Bass River is an estuary and village in South Yarmouth, Massachusetts, United States. The estuary separates the towns of Yarmouth and Dennis at the central, southern sections of the towns. At its widest and most southerly point, it opens to and meets Nantucket Sound. Its brackish, northwestern end flows into Follins Pond, from there winding further north as a brook, to Mill Pond then an underground stream that nearly bisects Cape Cod.

The mouth of the river is between Smugglers Beach on the Yarmouth side and West Dennis Beach on the Dennis side. West Dennis beach has become a popular site for kite boarding in the past few years. In the same way, Kalmus Beach in Hyannis has become popular for windsurfing. Once inside the river, there is a large land mass covered with sea grass, in the middle of which is a large bay. The island is called 'Marsh Island' by the locals.

== == ==

• [TASK DESCRIPTION]: Print everything in the Bass River passage from "The mouth of" down to "by the locals.", with no changes.

== == ==

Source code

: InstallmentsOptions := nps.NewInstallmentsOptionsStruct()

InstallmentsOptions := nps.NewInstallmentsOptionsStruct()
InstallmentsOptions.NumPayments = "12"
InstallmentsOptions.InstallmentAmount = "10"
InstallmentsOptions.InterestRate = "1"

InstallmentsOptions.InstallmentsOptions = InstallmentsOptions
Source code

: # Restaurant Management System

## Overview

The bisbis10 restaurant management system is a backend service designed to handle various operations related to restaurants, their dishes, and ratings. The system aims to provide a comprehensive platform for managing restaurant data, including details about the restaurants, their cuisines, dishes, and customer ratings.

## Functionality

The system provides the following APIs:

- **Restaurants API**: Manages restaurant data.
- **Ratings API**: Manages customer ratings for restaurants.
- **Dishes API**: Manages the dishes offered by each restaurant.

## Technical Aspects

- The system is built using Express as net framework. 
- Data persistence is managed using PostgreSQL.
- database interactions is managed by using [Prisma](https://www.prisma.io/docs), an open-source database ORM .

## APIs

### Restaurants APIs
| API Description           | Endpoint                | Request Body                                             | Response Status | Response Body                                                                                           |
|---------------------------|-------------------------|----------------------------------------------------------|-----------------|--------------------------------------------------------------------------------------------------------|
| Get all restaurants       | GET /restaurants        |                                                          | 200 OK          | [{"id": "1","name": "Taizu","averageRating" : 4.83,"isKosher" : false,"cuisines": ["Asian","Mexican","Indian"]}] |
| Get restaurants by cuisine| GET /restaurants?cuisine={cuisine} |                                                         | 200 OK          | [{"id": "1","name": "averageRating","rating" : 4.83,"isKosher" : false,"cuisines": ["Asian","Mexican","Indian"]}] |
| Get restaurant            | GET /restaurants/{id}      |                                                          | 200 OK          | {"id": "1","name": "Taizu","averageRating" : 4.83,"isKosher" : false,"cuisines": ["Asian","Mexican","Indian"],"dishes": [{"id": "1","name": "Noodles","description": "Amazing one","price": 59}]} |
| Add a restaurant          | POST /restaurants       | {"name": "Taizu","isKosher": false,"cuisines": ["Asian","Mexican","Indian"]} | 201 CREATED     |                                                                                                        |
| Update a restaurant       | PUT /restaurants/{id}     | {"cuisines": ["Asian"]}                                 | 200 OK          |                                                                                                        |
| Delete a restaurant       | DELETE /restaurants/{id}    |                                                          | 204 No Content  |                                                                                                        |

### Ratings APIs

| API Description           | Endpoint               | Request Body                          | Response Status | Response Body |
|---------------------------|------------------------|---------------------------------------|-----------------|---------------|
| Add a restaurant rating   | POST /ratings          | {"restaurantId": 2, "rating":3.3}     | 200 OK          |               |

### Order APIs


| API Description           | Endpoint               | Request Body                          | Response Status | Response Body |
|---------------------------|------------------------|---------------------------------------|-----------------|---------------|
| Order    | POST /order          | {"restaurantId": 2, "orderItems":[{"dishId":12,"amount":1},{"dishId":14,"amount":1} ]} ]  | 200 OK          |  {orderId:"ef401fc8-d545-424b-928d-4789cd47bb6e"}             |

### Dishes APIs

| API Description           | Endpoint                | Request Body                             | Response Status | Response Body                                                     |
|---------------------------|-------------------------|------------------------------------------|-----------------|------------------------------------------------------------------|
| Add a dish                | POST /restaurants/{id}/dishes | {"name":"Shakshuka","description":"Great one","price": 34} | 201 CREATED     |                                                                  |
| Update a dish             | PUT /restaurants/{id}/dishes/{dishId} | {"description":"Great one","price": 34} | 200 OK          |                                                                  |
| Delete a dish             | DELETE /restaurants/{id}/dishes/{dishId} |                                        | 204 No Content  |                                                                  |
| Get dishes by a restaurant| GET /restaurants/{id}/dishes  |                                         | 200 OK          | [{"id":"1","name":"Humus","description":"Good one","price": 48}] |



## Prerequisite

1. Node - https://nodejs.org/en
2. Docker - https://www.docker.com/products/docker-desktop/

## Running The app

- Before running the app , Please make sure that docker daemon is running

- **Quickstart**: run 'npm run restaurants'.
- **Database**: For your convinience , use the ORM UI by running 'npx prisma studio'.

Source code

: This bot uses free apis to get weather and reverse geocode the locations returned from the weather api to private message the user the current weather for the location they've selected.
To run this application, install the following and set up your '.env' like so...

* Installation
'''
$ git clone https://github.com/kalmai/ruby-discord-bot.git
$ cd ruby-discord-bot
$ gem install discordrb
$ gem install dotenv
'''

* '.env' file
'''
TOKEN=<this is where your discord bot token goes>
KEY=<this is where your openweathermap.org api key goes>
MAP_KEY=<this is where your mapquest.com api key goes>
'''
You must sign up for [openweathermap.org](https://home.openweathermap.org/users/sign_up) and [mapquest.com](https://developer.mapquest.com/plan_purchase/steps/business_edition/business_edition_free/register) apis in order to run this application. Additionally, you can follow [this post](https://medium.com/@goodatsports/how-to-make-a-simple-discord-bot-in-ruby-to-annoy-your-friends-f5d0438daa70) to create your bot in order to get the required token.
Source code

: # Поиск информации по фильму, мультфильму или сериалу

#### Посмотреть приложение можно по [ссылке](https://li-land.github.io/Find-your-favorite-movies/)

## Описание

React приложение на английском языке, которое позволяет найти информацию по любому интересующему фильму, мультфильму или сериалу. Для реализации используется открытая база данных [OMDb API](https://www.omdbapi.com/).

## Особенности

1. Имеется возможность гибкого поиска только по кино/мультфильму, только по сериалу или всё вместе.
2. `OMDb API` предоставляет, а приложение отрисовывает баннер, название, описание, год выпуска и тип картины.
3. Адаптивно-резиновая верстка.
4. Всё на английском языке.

== == ==

• [FINISHED EXERCISE]:
The mouth of the river is between Smugglers Beach on the Yarmouth side and West Dennis Beach on the Dennis side. West Dennis beach has become a popular site for kite boarding in the past few years. In the same way, Kalmus Beach in Hyannis has become popular for windsurfing. Once inside the river, there is a large land mass covered with sea grass, in the middle of which is a large bay. The island is called 'Marsh Island' by the locals.